1 Neurology Division ‘S. Maugeri’ Foundation I.R.C.C.S. Centre of Telese Terme (BN) Italy 2 Department of Neurological Sciences, University of Naples ‘Federico II’ Italy 3 Department of Neurological Sciences, University of Bologna Bologna, Italy

Correspondence to: Maria Nolano, MD, Neurology Department, ‘S. Maugeri’ Foundation, Via Bagni Vecchi, 1, 82037 Telese Terme (BN), Italy E-mail mnolano{at}fsm.it

Ross syndrome is described as a rare disorder of sweating associated with areflexia and tonic pupil. Since Ross's first description in 1958, ~40 cases have been described. We assessed the involvement of cutaneous innervation in 12 subjects with Ross syndrome using quantitative sensory testing, sweating assessment and immunohistochemical study of anhidrotic and hyperhidrotic skin. This evaluation was repeated over time in 4 out of 12 subjects. In addition, we enrolled four subjects with Holmes–Adie syndrome (areflexia and tonic pupil) to investigate similarities between the two conditions. We found in Ross patients a complex and progressive involvement of cutaneous sensory and autonomic innervation underlying the impairment of heat production and heat dissipation through both loss of sweating and loss of cutaneous blood flow regulation. In Holmes–Adie subjects we found a mild impairment of sweating without thermoregulatory problems. The persistence of a sudomotor vasoactive intestinal peptide-immunoreactive (VIP-ir) innervation, although deranged and poor, definitely differentiated Holmes–Adie from Ross patients.
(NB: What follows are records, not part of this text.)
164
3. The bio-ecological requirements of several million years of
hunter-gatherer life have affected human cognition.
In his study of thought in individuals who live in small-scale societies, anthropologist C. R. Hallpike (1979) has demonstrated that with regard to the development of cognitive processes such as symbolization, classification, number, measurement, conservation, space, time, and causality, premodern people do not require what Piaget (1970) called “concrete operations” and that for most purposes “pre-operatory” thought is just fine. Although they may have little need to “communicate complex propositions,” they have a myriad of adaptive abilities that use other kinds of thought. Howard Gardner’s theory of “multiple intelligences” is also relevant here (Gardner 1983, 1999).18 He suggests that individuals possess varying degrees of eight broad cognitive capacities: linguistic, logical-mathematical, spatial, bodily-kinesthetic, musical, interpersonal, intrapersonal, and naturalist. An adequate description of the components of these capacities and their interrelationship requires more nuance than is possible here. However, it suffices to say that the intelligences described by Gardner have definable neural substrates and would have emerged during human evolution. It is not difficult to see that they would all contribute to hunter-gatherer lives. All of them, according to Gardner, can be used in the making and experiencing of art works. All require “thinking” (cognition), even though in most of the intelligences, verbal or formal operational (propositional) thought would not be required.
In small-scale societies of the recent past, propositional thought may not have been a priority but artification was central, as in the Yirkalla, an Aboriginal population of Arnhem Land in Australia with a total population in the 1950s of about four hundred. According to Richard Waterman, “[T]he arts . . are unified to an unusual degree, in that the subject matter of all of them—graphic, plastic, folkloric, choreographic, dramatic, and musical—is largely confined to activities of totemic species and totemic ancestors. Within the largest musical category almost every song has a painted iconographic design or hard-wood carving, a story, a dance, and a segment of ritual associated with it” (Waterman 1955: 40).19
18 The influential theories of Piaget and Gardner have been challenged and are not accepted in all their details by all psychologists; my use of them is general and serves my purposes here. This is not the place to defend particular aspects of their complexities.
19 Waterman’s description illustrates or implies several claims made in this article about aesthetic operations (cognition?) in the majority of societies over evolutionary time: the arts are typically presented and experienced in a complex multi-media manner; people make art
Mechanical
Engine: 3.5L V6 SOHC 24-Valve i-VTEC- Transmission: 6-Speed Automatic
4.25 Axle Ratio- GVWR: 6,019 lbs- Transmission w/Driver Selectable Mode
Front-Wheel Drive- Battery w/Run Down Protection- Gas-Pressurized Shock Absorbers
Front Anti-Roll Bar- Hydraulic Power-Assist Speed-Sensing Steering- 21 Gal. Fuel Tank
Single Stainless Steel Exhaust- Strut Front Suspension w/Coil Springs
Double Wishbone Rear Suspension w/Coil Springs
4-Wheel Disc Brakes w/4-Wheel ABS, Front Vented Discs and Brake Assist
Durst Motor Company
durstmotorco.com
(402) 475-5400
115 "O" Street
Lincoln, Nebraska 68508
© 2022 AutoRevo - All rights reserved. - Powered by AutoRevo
Ross syndrome is a progressive and complex disorder of thermoregulation difficult to differentiate from the probably pathogenetically related Holmes–Adie syndrome. Sweating assessment and skin biopsy are suitable tools to define a boundary between them. Owing to the large number of Ross patients observed in only 5 years, and to the long and complex medical history of most of them, doubts arise on the effective rarity of this condition, and we warn family doctors and other specialists, besides neurologists, to become aware of this complex disorder.

Key Words: skin biopsy; Ross syndrome; autonomic nervous system; Holmes–Adie syndrome; thermoregulation

Abbreviations: AVAs, arteriovenous anastomoses; DßH, dopamine-ß-hydroxylase; ENF, epidermal nerve fibres; IME, intrapapillary myelinated endings; ir, immunoreactive; MC, Meissner corpuscles; PGP, protein gene product; QST, quantitative sensory testing; SIT, Silastic imprint test; SSR, sympathetic skin response; TST, thermoregulatory sweat test; VIP, vasoactive intestinal peptide

Received March 13, 2006. Revised May 18, 2006. Accepted June 8, 2006.